Oh, it’s not just this latest news, delivered by Tim Elfrink in the New Times this week, that this ignominious franchise was not only suing season ticket holders who, for good reason, have reneged on their four-year contracts, but were intending to seize an actual building owned by one obdurate fan-turned-defendant.
According to the New Times report, the Marlins successfully sued Kenneth Sack for the $97,200 he still owes for tickets he promised to buy back in 2012. So now the team has taken legal action to seize a commercial building Sack owns in Oakland Park.
Normally, folks wouldn’t waste much sympathy for some rich guy with a home in Colorado and another in Palm Beach. Most of us couldn’t contemplate four $16,200 season tickets — times four years. Except the building the team wants to grab in return for that $97,200 judgment has been appraised, according to the New Times, at $725,000.
That’s sooooo Miami Marlins (with further apologies to the fish).
This is probably an ordinary legal maneuver in civil court, but the notion that the Marlins are seeking property worth 7.5 times more than the purported cost of a diminished product — that’s just a bit too reminiscent of the deal Loria pulled over on Miami and Miami-Dade County.
Thanks to a taxpayer-financed stadium, Jeffrey Loria stands to make more than a billion dollars when he sells the Marlins
Loria employed the familiar major league sports extortion tactic — build me a new sports palace or I’m taking my team to Vegas (until last year, when Oakland told the Raiders, “See ya.”). But it convinced the county to float bonds to cover most of the construction costs for a $634 million very fancy ballpark in Little Havana. (Add up the interest and Marlins Park will cost taxpayers more than $2 billion.)

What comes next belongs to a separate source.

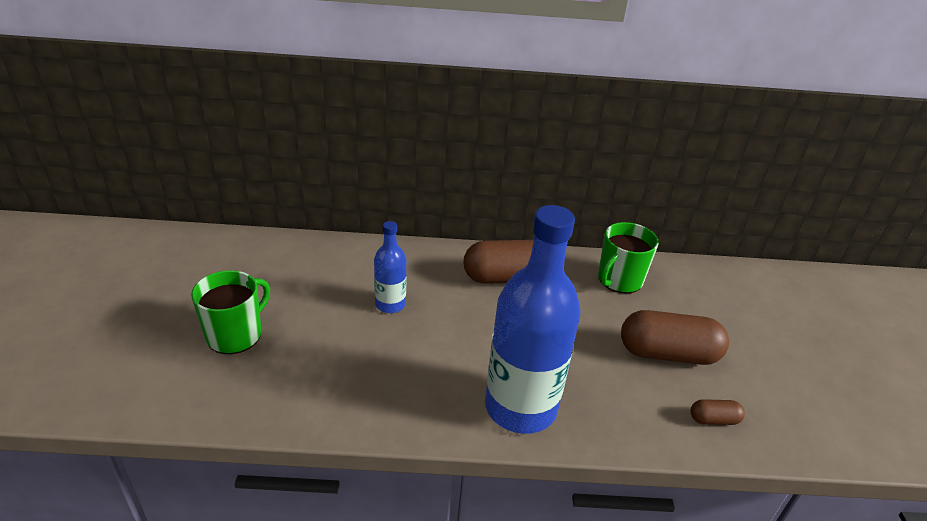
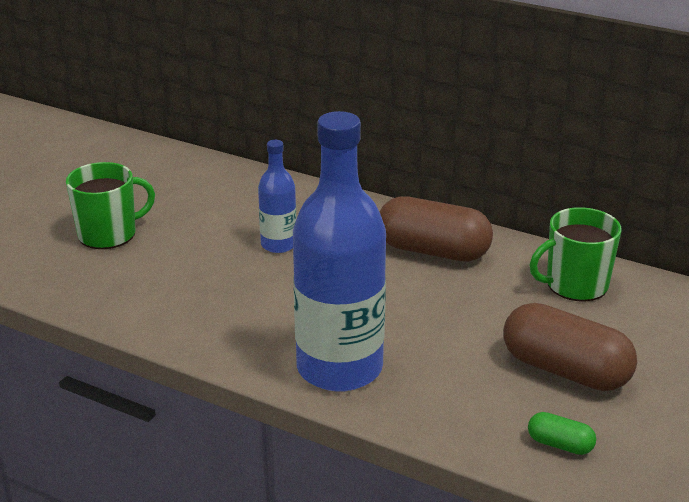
camera: 30 degrees right, 5 degrees down
(713, 419) = (560, 444): brown capsule -> green capsule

Loria had claimed that the team was a chronic money loser, in dire need of that public-financed stadium to climb out of poverty. Except that in 2010, Deadspin published internal documents revealing that the Marlins, with a big boost from Major League Baseball’s revenue sharing plan, had been making a profit all along.
The other big lie was the promise that a new stadium would revitalize one of Miami’s poorest neighborhoods. That two blocks of store-fronts built beneath the parking garages would soon be filled with restaurants and retail shops and new jobs for locals.

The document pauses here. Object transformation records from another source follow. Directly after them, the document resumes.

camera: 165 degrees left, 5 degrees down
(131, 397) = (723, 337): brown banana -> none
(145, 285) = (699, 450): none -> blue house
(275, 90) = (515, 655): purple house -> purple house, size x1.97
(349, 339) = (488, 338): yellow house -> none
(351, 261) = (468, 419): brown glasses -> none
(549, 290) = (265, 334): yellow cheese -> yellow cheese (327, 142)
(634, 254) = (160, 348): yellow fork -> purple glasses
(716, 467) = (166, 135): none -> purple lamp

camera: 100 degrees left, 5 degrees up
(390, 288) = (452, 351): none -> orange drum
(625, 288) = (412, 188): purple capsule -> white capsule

Didn’t happen. A Subway sandwich shop is the lone tenant under one parking garage. The other has a kidney dialysis center and a wellness clinic. I peeked into the wellness clinic Tuesday afternoon, a few hours before the All-Star Game, and counted three elderly patients in the waiting room — not exactly harbingers of neighborhood gentrification.
OK, OK. I realize my rant sounds like a bitter spouse on the cusp of divorce, when any slight committed by that so-and-so has been magnified into a crime against humanity. Loria, indeed, is leaving us. He has been dangling the team before various consortiums asking a reported $1.2 billion. Which is extraordinary, considering he paid just $158 million for the team back in 2002. But the stadium we built him has done wonders for the Marlins’ worth, even though the team is dead last in attendance in the National League, attracting only 21,000 fans a game. (And that may be inflated. In May, on a night when the announced attendance was 15,000, Steve Wine of The Associated Press counted 1,590 fans in the seats.)
The New York Times doubts that Loria will actually sell before next March. That way he can avoid the 5 percent tax he’d otherwise owe local taxpayers for any profit he makes on the sale.
He’s making out so well, you’d think that Loria would take his billion bucks and make a graceful exit. But no. He’s going out with a bevy of lawsuits against season ticket holders, at least at least nine of them, who claimed the chintzy amenities that came with their tickets were far less than promised.
Of course, other teams have sued season ticket holders who failed to meet their contractual obligations. In 2009, the Washington Redskins went after a 72-year-old woman who couldn’t afford her two seats after her real estate business was wiped out in the recession.
After the Washington Post wrote about the poor woman’s plight, the Redskins were shamed into dropping their claim. The difference here: The Marlins have no shame.